Network Security

            Information system security is important for individuals & organizations due to the threat of loss of information due to hackers, viruses, & overall vulnerabilities to attackers looking to exploit confidential & sensitive information of a person, company, or government agency. Pinging is known to be used as a diagnostic tool for troubleshooting and gathering computer specific data, but it is also used by hackers to attack vulnerable targets. There are various types of commands that can be used, two specifically are referred to as the “Ping of Death” & ICMP Tunneling.

The “Ping of Death” or the formal term Denial of Service (DoS), is a common method where a hacker will send oversized Internet Control Message Protocol to a target, that exceed the maximum capacity of the computer. By doing this, it can cause the system to become unresponsive & in most cases if done right will crash or reboot multiple times, making the device inoperable.

ICMP Tunneling is a method used to exploit sensitive information. Being that ICMP is normally permitted through firewalls, for such things as pinging, it can go undetected if the proper cybersecurity protocols are not established for the system. Attackers can infiltrate a system using ping commands to then transfer sensitive or confidential from a targeted computer.

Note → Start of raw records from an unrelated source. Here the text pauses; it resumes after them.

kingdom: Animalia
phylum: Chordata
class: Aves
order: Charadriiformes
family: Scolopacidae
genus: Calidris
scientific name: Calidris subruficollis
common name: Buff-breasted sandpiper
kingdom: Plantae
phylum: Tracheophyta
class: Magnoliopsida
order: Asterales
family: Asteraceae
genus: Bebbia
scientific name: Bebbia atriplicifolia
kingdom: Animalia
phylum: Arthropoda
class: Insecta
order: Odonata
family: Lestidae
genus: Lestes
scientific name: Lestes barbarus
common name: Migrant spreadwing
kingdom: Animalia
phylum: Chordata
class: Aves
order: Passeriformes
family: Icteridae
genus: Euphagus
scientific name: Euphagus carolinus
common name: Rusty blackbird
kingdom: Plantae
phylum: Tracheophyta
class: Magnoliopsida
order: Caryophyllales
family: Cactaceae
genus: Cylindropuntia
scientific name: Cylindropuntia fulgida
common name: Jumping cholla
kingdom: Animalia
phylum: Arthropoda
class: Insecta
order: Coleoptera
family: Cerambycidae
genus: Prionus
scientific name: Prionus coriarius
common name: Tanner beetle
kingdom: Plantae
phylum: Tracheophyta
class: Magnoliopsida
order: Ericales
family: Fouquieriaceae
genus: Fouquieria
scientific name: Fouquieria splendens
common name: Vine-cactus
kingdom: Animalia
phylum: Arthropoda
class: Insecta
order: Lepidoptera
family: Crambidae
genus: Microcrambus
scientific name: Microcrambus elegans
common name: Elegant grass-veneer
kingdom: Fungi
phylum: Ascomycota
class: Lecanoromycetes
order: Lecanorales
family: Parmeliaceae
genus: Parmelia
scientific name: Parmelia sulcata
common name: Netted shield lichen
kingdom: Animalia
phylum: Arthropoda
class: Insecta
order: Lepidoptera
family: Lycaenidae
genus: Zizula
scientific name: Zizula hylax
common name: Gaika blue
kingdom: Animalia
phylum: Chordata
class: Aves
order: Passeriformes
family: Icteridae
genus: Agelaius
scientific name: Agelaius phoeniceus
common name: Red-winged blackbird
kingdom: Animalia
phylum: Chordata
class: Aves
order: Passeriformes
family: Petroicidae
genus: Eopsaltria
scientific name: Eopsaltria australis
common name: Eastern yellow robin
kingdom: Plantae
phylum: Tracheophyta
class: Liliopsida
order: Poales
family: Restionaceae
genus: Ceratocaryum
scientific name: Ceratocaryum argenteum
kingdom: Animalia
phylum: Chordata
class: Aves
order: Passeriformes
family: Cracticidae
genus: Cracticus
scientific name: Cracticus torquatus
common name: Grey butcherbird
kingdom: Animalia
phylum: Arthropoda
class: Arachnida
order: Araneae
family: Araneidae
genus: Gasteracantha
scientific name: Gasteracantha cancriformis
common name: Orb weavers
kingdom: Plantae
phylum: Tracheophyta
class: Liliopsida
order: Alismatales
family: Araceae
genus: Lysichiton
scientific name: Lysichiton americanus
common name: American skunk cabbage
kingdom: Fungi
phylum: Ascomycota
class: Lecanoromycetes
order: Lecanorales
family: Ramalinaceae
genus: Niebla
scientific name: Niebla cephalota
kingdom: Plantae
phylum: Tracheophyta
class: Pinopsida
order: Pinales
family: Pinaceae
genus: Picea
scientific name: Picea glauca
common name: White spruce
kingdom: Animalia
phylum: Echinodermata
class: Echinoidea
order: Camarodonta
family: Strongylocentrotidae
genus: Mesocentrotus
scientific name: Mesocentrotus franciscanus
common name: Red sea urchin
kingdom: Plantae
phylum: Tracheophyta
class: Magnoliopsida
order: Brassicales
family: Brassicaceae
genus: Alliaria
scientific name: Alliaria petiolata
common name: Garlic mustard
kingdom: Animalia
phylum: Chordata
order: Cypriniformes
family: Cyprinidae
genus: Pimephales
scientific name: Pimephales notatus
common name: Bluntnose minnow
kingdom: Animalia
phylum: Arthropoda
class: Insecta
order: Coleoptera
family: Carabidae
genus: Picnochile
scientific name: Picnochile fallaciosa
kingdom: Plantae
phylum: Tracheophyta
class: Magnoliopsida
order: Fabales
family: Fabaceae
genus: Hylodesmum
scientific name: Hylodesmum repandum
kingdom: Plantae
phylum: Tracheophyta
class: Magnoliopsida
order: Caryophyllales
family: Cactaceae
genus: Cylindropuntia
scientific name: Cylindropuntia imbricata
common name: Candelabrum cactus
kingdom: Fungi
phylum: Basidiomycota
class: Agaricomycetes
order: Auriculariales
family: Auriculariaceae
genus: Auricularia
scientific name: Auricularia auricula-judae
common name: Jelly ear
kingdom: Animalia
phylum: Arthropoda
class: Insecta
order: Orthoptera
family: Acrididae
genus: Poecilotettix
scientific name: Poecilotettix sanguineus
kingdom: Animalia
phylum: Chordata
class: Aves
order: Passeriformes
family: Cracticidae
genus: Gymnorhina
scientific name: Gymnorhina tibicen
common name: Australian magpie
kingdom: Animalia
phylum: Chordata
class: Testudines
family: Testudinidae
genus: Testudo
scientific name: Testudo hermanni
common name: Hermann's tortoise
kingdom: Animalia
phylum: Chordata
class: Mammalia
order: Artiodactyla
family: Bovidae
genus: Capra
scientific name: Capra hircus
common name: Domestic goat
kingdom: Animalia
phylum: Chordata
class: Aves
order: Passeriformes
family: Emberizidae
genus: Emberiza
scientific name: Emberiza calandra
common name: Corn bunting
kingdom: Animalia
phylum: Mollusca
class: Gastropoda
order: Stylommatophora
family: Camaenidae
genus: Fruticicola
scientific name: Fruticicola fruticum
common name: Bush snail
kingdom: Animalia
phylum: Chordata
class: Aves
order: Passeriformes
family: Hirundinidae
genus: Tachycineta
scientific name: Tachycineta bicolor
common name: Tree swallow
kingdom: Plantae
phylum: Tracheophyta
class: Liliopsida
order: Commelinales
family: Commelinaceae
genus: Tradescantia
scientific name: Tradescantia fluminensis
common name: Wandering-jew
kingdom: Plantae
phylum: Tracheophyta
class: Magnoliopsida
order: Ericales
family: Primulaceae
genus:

            One computer security incident is referred to as “phishing”. Phishing is the method of sending fraudulent emails or messages via a computer or cellphone, posing as a legitimate source, to an intended target. This is done for monetary gain, or to obtain sensitive information such as account or credit card numbers, & social security numbers for further exploitation such as identity theft. Large businesses & government agencies are a common target.  IBM cybersecurity analysts concluded that 95% of successful cyberattacks resulted from human error. This further supported their statement that employees are more susceptible to well-crafted and targeted email messages, making them a vulnerable target. In the military for example, we are taught not to open or answer suspicious emails, and to report them to our cybersecurity office immediately. This type of incident, if successful, can not only cause harm to the victim in personal ways but can also damage a company or agency’s reputation, or financial stability. Another recommendation would be to enable spam filters, this will automatically move unsolicited emails to a junk folder leaving the user unaware & unbothered by the potential threat.

            Password Cracking is another common security incident. Passwords have been used even before the invention of computers and still prove to be a strong authentication tool. However, due to the vast advancement of computer devices, passwords have seen some drawbacks, such as lost or stolen passwords, or week passwords that are easily crackable. Using simple passwords such as birthdays, or individual names make it easy for hackers to gain access into social media profiles, bank accounts, etc. This method can harm an individual or business because it can be hard to refute transactions, messages, & posts because the hacker is under the disguise of the victim’s profile. Most if not all banks have measures in place to flag suspicious purchases that will then ultimately shut the card off or temporarily block specific transactions of certain amounts. According to a professor of Civil Engineering, Arun Prakash, token based techniques, such as key cards, bank cards and smart cards are widely used. Many token-based authentication systems also use knowledge-based techniques to enhance security.

         My recommendation would be simply to use a unique password with letters, numbers & symbols. I would not complicate it to where I cannot remember the password or have to write down as it could be stolen. Make a complex password that only you will know & remember. Additionally, I would not use the same password for every account. Many companies have had data breaches, which include customer account passwords. If a person is using the same password for every program, and a data breach occurs, it leaves that person susceptible to further exploitation across other accounts hackers may be targeting.